#### EXERCISE SET:
[a] In the passage on Hindu society, what is named as the first and prominent feature of Hindu society?
[b] Please copy the passage on Hindu society, starting at the words "Even a casual" and stopping after "par with others.". Replace "Dalits" with "Dalit communities" throughout that stretch.
SUPPLIED PASSAGE section start
Even a casual study of the assumptions, structure and practices of Hindu society reveals
that it is a closed society, hierarchically arranged and Dalits being excluded out of this total
structure. The first and prominent feature of Hindu society is the codes of respectability and social
visibility arranged in a gradient order. To sustain it, violence is in built into the social practices it
self In other words, violence, in its broad definition of not recognising certain individuals or
groups as basic human beings or negating their human identity is the crux of this Hindu society.
Violence against Dalits is only a logical extension of the culturally integrated values of not treating
certain human beings as part of society or on par with others.

The purpose of this paper is to explain as to how violence in its brute forms is not a
temporary social unrest or sporadic phenomenon of contemporary times but inherent in the very way
the social structure is constituted. In other words it is structural violence often erupting into
transacted episodes of open violence. The subtle relationship between the structure and the
individual episodes was clearly recognised and pointed out by Alien Feldman in the following
manner.
"The traditional polarization of the analysis of violence into structure
versus event can be seen as two complementary blockages that inhibit the human
sciences from speaking to situations where the practices and genealogies of
violence self organise into continuums of iterative meaning, where the very form
of violence can capture the movement and patterns of history in itself, and where
practices of violence both reflect and fashion social agency" (1999 : 3).

Sociologist and Anthropologists made attempts to explain violence in terms of


psychological profiles (Benedict, 1934, 1946; DuBois, 1961; Whiting; 1969) structural
functional explanations (Gluckman, 1955; Malinowski, 1964; Radcliff-Brown, 1952; Turner,
1967) biology (Bolton, 1982; Eibl-Eibesfeld, 1977; Konner, 1982; Lorenz, 1966; Wilson, 1975)
SUPPLIED PASSAGE section end
RECORDED DATA section start
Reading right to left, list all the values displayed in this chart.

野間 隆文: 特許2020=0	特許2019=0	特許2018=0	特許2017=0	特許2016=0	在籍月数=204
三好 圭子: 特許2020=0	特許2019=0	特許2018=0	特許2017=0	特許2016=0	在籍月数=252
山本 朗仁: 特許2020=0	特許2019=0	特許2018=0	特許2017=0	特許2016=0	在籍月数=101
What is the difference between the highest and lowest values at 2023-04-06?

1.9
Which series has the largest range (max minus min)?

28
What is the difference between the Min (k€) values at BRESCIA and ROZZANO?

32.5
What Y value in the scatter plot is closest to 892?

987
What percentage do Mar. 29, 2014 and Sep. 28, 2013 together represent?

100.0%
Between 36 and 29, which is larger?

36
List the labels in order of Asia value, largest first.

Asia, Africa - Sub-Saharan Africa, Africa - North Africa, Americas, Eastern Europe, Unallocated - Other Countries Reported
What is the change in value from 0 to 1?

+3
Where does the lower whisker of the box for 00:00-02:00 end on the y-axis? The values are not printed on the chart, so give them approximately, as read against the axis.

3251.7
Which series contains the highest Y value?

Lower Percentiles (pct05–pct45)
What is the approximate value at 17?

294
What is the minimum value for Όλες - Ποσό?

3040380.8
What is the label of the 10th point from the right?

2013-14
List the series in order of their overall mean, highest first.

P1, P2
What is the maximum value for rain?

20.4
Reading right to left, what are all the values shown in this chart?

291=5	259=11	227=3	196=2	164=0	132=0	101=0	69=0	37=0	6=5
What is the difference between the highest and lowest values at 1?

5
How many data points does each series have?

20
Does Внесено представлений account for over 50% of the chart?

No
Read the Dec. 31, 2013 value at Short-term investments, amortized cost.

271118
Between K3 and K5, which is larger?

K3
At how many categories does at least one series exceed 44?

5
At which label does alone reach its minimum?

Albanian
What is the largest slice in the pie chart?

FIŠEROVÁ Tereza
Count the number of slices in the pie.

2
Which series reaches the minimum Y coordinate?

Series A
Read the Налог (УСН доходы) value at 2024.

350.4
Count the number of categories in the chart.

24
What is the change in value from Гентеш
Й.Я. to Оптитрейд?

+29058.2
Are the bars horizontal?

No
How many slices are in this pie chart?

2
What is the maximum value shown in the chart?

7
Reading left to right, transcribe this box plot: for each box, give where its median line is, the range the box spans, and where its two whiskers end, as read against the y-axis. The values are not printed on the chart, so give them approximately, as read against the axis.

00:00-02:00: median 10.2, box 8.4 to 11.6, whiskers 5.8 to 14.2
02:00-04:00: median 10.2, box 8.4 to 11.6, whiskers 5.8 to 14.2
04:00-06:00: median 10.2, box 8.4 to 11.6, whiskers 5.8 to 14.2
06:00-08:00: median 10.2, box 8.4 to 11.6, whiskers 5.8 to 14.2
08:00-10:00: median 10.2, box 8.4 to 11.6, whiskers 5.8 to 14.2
RECORDED DATA section end
#### EXPECTED RESPONSES:
[a] The codes of respectability and social visibility arranged in a gradient order.

[b]
Even a casual study of the assumptions, structure and practices of Hindu society reveals
that it is a closed society, hierarchically arranged and Dalit communities being excluded out of this total
structure. The first and prominent feature of Hindu society is the codes of respectability and social
visibility arranged in a gradient order. To sustain it, violence is in built into the social practices it
self In other words, violence, in its broad definition of not recognising certain individuals or
groups as basic human beings or negating their human identity is the crux of this Hindu society.
Violence against Dalit communities is only a logical extension of the culturally integrated values of not treating
certain human beings as part of society or on par with others.